Output the whole listing exactly, with no pictures.

┄┄┄┄┄┄┄┄┄┄┄┄┄┄┄┄┄┄┄┄

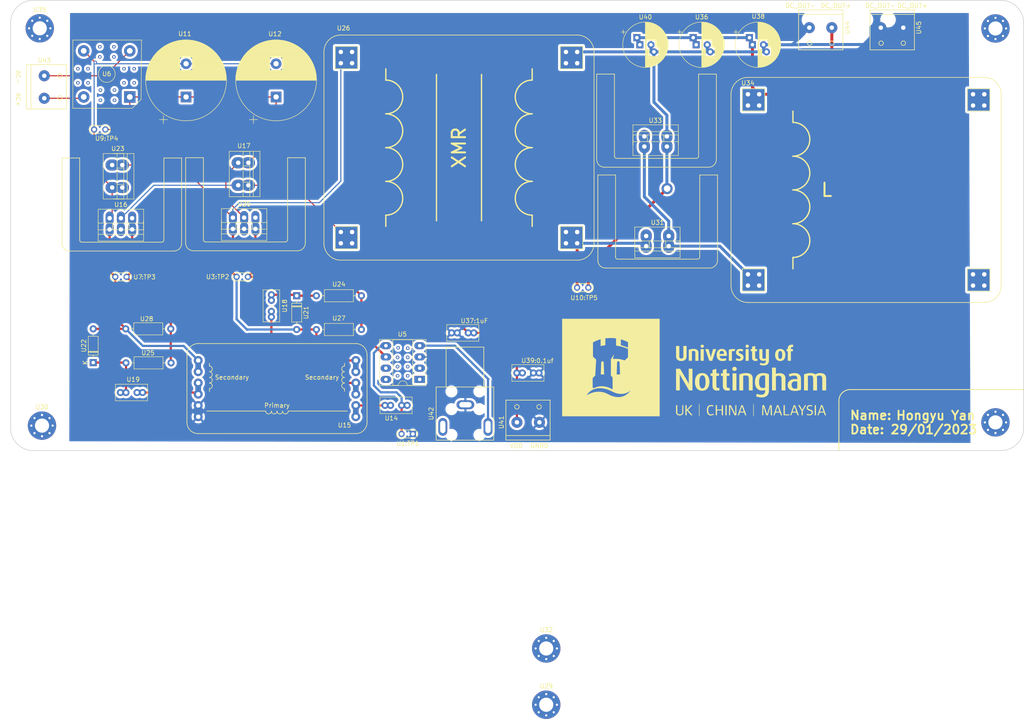
<source format=kicad_pcb>
(kicad_pcb (version 20211014) (generator pcbnew)

  (general
    (thickness 1.91)
  )

  (paper "A4")
  (layers
    (0 "F.Cu" mixed)
    (31 "B.Cu" signal)
    (32 "B.Adhes" user "B.Adhesive")
    (33 "F.Adhes" user "F.Adhesive")
    (34 "B.Paste" user)
    (35 "F.Paste" user)
    (36 "B.SilkS" user "B.Silkscreen")
    (37 "F.SilkS" user "F.Silkscreen")
    (38 "B.Mask" user)
    (39 "F.Mask" user)
    (40 "Dwgs.User" user "User.Drawings")
    (41 "Cmts.User" user "User.Comments")
    (42 "Eco1.User" user "User.Eco1")
    (43 "Eco2.User" user "User.Eco2")
    (44 "Edge.Cuts" user)
    (45 "Margin" user)
    (46 "B.CrtYd" user "B.Courtyard")
    (47 "F.CrtYd" user "F.Courtyard")
    (48 "B.Fab" user)
    (49 "F.Fab" user)
    (50 "User.1" user)
    (51 "User.2" user)
    (52 "User.3" user)
    (53 "User.4" user)
    (54 "User.5" user)
    (55 "User.6" user)
    (56 "User.7" user)
    (57 "User.8" user)
    (58 "User.9" user)
  )

  (setup
    (stackup
      (layer "F.SilkS" (type "Top Silk Screen"))
      (layer "F.Paste" (type "Top Solder Paste"))
      (layer "F.Mask" (type "Top Solder Mask") (thickness 0.05))
      (layer "F.Cu" (type "copper") (thickness 0.15))
      (layer "dielectric 1" (type "core") (thickness 1.51) (material "FR4") (epsilon_r 4.5) (loss_tangent 0.02))
      (layer "B.Cu" (type "copper") (thickness 0.15))
      (layer "B.Mask" (type "Bottom Solder Mask") (thickness 0.05))
      (layer "B.Paste" (type "Bottom Solder Paste"))
      (layer "B.SilkS" (type "Bottom Silk Screen"))
      (copper_finish "None")
      (dielectric_constraints no)
    )
    (pad_to_mask_clearance 0)
    (grid_origin 178.9176 97.3836)
    (pcbplotparams
      (layerselection 0x00010fc_ffffffff)
      (disableapertmacros false)
      (usegerberextensions false)
      (usegerberattributes true)
      (usegerberadvancedattributes true)
      (creategerberjobfile true)
      (svguseinch false)
      (svgprecision 6)
      (excludeedgelayer true)
      (plotframeref false)
      (viasonmask false)
      (mode 1)
      (useauxorigin false)
      (hpglpennumber 1)
      (hpglpenspeed 20)
      (hpglpendiameter 15.000000)
      (dxfpolygonmode true)
      (dxfimperialunits true)
      (dxfusepcbnewfont true)
      (psnegative false)
      (psa4output false)
      (plotreference true)
      (plotvalue true)
      (plotinvisibletext false)
      (sketchpadsonfab false)
      (subtractmaskfromsilk false)
      (outputformat 1)
      (mirror false)
      (drillshape 1)
      (scaleselection 1)
      (outputdirectory "")
    )
  )

  (net 0 "")
  (net 1 "/PWM_Out")
  (net 2 "GNDD")
  (net 3 "/PWM_OUT_A")
  (net 4 "/PWM_COM_A")
  (net 5 "unconnected-(U5-Pad1)")
  (net 6 "unconnected-(U5-Pad2)")
  (net 7 "/PWM_Input")
  (net 8 "VDD")
  (net 9 "unconnected-(U5-Pad7)")
  (net 10 "unconnected-(U5-Pad8)")
  (net 11 "/PWM_COM_B")
  (net 12 "/VAC(+)")
  (net 13 "/Rectifier_DC(+)")
  (net 14 "/VAC(-)")
  (net 15 "/PWM_OUT_B")
  (net 16 "Net-(U14-Pad1)")
  (net 17 "Net-(U15-Pad3)")
  (net 18 "Net-(U15-Pad5)")
  (net 19 "Net-(U16-Pad2)")
  (net 20 "Net-(U18-Pad1)")
  (net 21 "Net-(U19-Pad1)")
  (net 22 "/Transformer_Out(+)")
  (net 23 "/Converter_Out(-)")
  (net 24 "unconnected-(U29-Pad1)")
  (net 25 "unconnected-(U30-Pad1)")
  (net 26 "Net-(U31-Pad1)")
  (net 27 "unconnected-(U32-Pad1)")
  (net 28 "/Converter_Out(+)")
  (net 29 "unconnected-(U35-Pad1)")

  (footprint "EEEE2046_Electrical:SOD113" (layer "F.Cu") (at 87.716 58.0292 -90))

  (footprint "Capacitor_THT:CP_Radial_D18.0mm_P7.50mm" (layer "F.Cu") (at 73.66 43.18 90))

  (footprint "EEEE2046_Electrical:SOD113" (layer "F.Cu") (at 182.5752 76.8448 180))

  (footprint "EEEE2046_Electrical:TO220_Heatsink" (layer "F.Cu") (at 180.086 81.7865 180))

  (footprint "EEEE2046_Electrical:LP-0841-3B-05A" (layer "F.Cu") (at 139.8512 108.6344 -90))

  (footprint "Capacitor_THT:CP_Radial_D18.0mm_P7.50mm" (layer "F.Cu") (at 93.98 43.18 90))

  (footprint "Capacitor_THT:C_Rect_L7.0mm_W3.5mm_P2.50mm_P5.00mm" (layer "F.Cu") (at 118.5564 112.776))

  (footprint "EEEE2046_Electrical:SOD113" (layer "F.Cu") (at 177.0888 52.0856))

  (footprint "MountingHole:MountingHole_3.2mm_M3_Pad_Via" (layer "F.Cu") (at 256.322102 27.722102))

  (footprint "Capacitor_THT:CP_Radial_D10.0mm_P2.50mm_P5.00mm" (layer "F.Cu") (at 188.772723 31.3944))

  (footprint "Resistor_THT:R_Axial_DIN0207_L6.3mm_D2.5mm_P10.16mm_Horizontal" (layer "F.Cu") (at 70.2692 103.1828 180))

  (footprint "MountingHole:MountingHole_3.2mm_M3_Pad_Via" (layer "F.Cu") (at 256.322102 116.622102))

  (footprint "EEEE2046_Electrical:ETD_34-L" (layer "F.Cu") (at 200.4568 42.5704))

  (footprint "Diode_THT:D_DO-35_SOD27_P7.62mm_Horizontal" (layer "F.Cu") (at 98.6282 88.0364 -90))

  (footprint "EEEE2046_Electrical:2wayTerminalBlock" (layer "F.Cu") (at 219.3906 27.5416 180))

  (footprint "TestPoint:TestPoint_2Pads_Pitch2.54mm_Drill0.8mm" (layer "F.Cu") (at 60.2288 83.7692 180))

  (footprint "Resistor_THT:R_Axial_DIN0207_L6.3mm_D2.5mm_P10.16mm_Horizontal" (layer "F.Cu") (at 60.0456 95.504))

  (footprint "MountingHole:MountingHole_3.2mm_M3_Pad_Via" (layer "F.Cu") (at 154.94 180.34))

  (footprint "EEEE2046_Electrical:TO220_Heatsink" (layer "F.Cu") (at 87.0712 77.892 180))

  (footprint "Capacitor_THT:C_Rect_L7.0mm_W3.5mm_P2.50mm_P5.00mm" (layer "F.Cu") (at 148.3052 105.4634))

  (footprint "Capacitor_THT:C_Rect_L7.0mm_W3.5mm_P2.50mm_P5.00mm" (layer "F.Cu") (at 92.9132 87.8224 -90))

  (footprint "EEEE2046_Electrical:TO220_Heatsink" (layer "F.Cu") (at 179.832 59.0296 180))

  (footprint "MountingHole:MountingHole_3.2mm_M3_Pad_Via" (layer "F.Cu") (at 41.148 117.348))

  (footprint "EEEE2046_Electrical:TO220_Heatsink" (layer "F.Cu") (at 59.1566 77.9526 180))

  (footprint "Capacitor_THT:C_Rect_L7.0mm_W3.5mm_P2.50mm_P5.00mm" (layer "F.Cu") (at 138.5932 96.4184 180))

  (footprint "EEEE2046_Electrical:Diode_Bridge_Vishay_KBPC6" (layer "F.Cu") (at 60.96 43.18 180))

  (footprint "EEEE204
... [712173 chars truncated]
</source>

┄┄┄┄┄┄┄┄┄┄┄┄┄┄┄┄┄┄┄┄

[ANSWER SECTION]:
<source format=kicad_pcb>
(kicad_pcb (version 20211014) (generator pcbnew)

  (general
    (thickness 1.91)
  )

  (paper "A4")
  (layers
    (0 "F.Cu" mixed)
    (31 "B.Cu" signal)
    (32 "B.Adhes" user "B.Adhesive")
    (33 "F.Adhes" user "F.Adhesive")
    (34 "B.Paste" user)
    (35 "F.Paste" user)
    (36 "B.SilkS" user "B.Silkscreen")
    (37 "F.SilkS" user "F.Silkscreen")
    (38 "B.Mask" user)
    (39 "F.Mask" user)
    (40 "Dwgs.User" user "User.Drawings")
    (41 "Cmts.User" user "User.Comments")
    (42 "Eco1.User" user "User.Eco1")
    (43 "Eco2.User" user "User.Eco2")
    (44 "Edge.Cuts" user)
    (45 "Margin" user)
    (46 "B.CrtYd" user "B.Courtyard")
    (47 "F.CrtYd" user "F.Courtyard")
    (48 "B.Fab" user)
    (49 "F.Fab" user)
    (50 "User.1" user)
    (51 "User.2" user)
    (52 "User.3" user)
    (53 "User.4" user)
    (54 "User.5" user)
    (55 "User.6" user)
    (56 "User.7" user)
    (57 "User.8" user)
    (58 "User.9" user)
  )

  (setup
    (stackup
      (layer "F.SilkS" (type "Top Silk Screen"))
      (layer "F.Paste" (type "Top Solder Paste"))
      (layer "F.Mask" (type "Top Solder Mask") (thickness 0.05))
      (layer "F.Cu" (type "copper") (thickness 0.15))
      (layer "dielectric 1" (type "core") (thickness 1.51) (material "FR4") (epsilon_r 4.5) (loss_tangent 0.02))
      (layer "B.Cu" (type "copper") (thickness 0.15))
      (layer "B.Mask" (type "Bottom Solder Mask") (thickness 0.05))
      (layer "B.Paste" (type "Bottom Solder Paste"))
      (layer "B.SilkS" (type "Bottom Silk Screen"))
      (copper_finish "None")
      (dielectric_constraints no)
    )
    (pad_to_mask_clearance 0)
    (grid_origin 178.9176 97.3836)
    (pcbplotparams
      (layerselection 0x00010fc_ffffffff)
      (disableapertmacros false)
      (usegerberextensions false)
      (usegerberattributes true)
      (usegerberadvancedattributes true)
      (creategerberjobfile true)
      (svguseinch false)
      (svgprecision 6)
      (excludeedgelayer true)
      (plotframeref false)
      (viasonmask false)
      (mode 1)
      (useauxorigin false)
      (hpglpennumber 1)
      (hpglpenspeed 20)
      (hpglpendiameter 15.000000)
      (dxfpolygonmode true)
      (dxfimperialunits true)
      (dxfusepcbnewfont true)
      (psnegative false)
      (psa4output false)
      (plotreference true)
      (plotvalue true)
      (plotinvisibletext false)
      (sketchpadsonfab false)
      (subtractmaskfromsilk false)
      (outputformat 1)
      (mirror false)
      (drillshape 1)
      (scaleselection 1)
      (outputdirectory "")
    )
  )

  (net 0 "")
  (net 1 "/PWM_Out")
  (net 2 "GNDD")
  (net 3 "/PWM_OUT_A")
  (net 4 "/PWM_COM_A")
  (net 5 "unconnected-(U5-Pad1)")
  (net 6 "unconnected-(U5-Pad2)")
  (net 7 "/PWM_Input")
  (net 8 "VDD")
  (net 9 "unconnected-(U5-Pad7)")
  (net 10 "unconnected-(U5-Pad8)")
  (net 11 "/PWM_COM_B")
  (net 12 "/VAC(+)")
  (net 13 "/Rectifier_DC(+)")
  (net 14 "/VAC(-)")
  (net 15 "/PWM_OUT_B")
  (net 16 "Net-(U14-Pad1)")
  (net 17 "Net-(U15-Pad3)")
  (net 18 "Net-(U15-Pad5)")
  (net 19 "Net-(U16-Pad2)")
  (net 20 "Net-(U18-Pad1)")
  (net 21 "Net-(U19-Pad1)")
  (net 22 "/Transformer_Out(+)")
  (net 23 "/Converter_Out(-)")
  (net 24 "unconnected-(U29-Pad1)")
  (net 25 "unconnected-(U30-Pad1)")
  (net 26 "Net-(U31-Pad1)")
  (net 27 "unconnected-(U32-Pad1)")
  (net 28 "/Converter_Out(+)")
  (net 29 "unconnected-(U35-Pad1)")

  (footprint "EEEE2046_Electrical:SOD113" (layer "F.Cu") (at 87.716 58.0292 -90))

  (footprint "Capacitor_THT:CP_Radial_D18.0mm_P7.50mm" (layer "F.Cu") (at 73.66 43.18 90))

  (footprint "EEEE2046_Electrical:SOD113" (layer "F.Cu") (at 182.5752 76.8448 180))

  (footprint "EEEE2046_Electrical:TO220_Heatsink" (layer "F.Cu") (at 180.086 81.7865 180))

  (footprint "EEEE2046_Electrical:LP-0841-3B-05A" (layer "F.Cu") (at 139.8512 108.6344 -90))

  (footprint "Capacitor_THT:CP_Radial_D18.0mm_P7.50mm" (layer "F.Cu") (at 93.98 43.18 90))

  (footprint "Capacitor_THT:C_Rect_L7.0mm_W3.5mm_P2.50mm_P5.00mm" (layer "F.Cu") (at 118.5564 112.776))

  (footprint "EEEE2046_Electrical:SOD113" (layer "F.Cu") (at 177.0888 52.0856))

  (footprint "MountingHole:MountingHole_3.2mm_M3_Pad_Via" (layer "F.Cu") (at 256.322102 27.722102))

  (footprint "Capacitor_THT:CP_Radial_D10.0mm_P2.50mm_P5.00mm" (layer "F.Cu") (at 188.772723 31.3944))

  (footprint "Resistor_THT:R_Axial_DIN0207_L6.3mm_D2.5mm_P10.16mm_Horizontal" (layer "F.Cu") (at 70.2692 103.1828 180))

  (footprint "MountingHole:MountingHole_3.2mm_M3_Pad_Via" (layer "F.Cu") (at 256.322102 116.622102))

  (footprint "EEEE2046_Electrical:ETD_34-L" (layer "F.Cu") (at 200.4568 42.5704))

  (footprint "Diode_THT:D_DO-35_SOD27_P7.62mm_Horizontal" (layer "F.Cu") (at 98.6282 88.0364 -90))

  (footprint "EEEE2046_Electrical:2wayTerminalBlock" (layer "F.Cu") (at 219.3906 27.5416 180))

  (footprint "TestPoint:TestPoint_2Pads_Pitch2.54mm_Drill0.8mm" (layer "F.Cu") (at 60.2288 83.7692 180))

  (footprint "Resistor_THT:R_Axial_DIN0207_L6.3mm_D2.5mm_P10.16mm_Horizontal" (layer "F.Cu") (at 60.0456 95.504))

  (footprint "MountingHole:MountingHole_3.2mm_M3_Pad_Via" (layer "F.Cu") (at 154.94 180.34))

  (footprint "EEEE2046_Electrical:TO220_Heatsink" (layer "F.Cu") (at 87.0712 77.892 180))

  (footprint "Capacitor_THT:C_Rect_L7.0mm_W3.5mm_P2.50mm_P5.00mm" (layer "F.Cu") (at 148.3052 105.4634))

  (footprint "Capacitor_THT:C_Rect_L7.0mm_W3.5mm_P2.50mm_P5.00mm" (layer "F.Cu") (at 92.9132 87.8224 -90))

  (footprint "EEEE2046_Electrical:TO220_Heatsink" (layer "F.Cu") (at 179.832 59.0296 180))

  (footprint "MountingHole:MountingHole_3.2mm_M3_Pad_Via" (layer "F.Cu") (at 41.148 117.348))

  (footprint "EEEE2046_Electrical:TO220_Heatsink" (layer "F.Cu") (at 59.1566 77.9526 180))

  (footprint "Capacitor_THT:C_Rect_L7.0mm_W3.5mm_P2.50mm_P5.00mm" (layer "F.Cu") (at 138.5932 96.4184 180))

  (footprint "EEEE2046_Electrical:Diode_Bridge_Vishay_KBPC6" (layer "F.Cu") (at 60.96 43.18 180))

  (footprint "EEEE204
... [712173 chars truncated]
</source>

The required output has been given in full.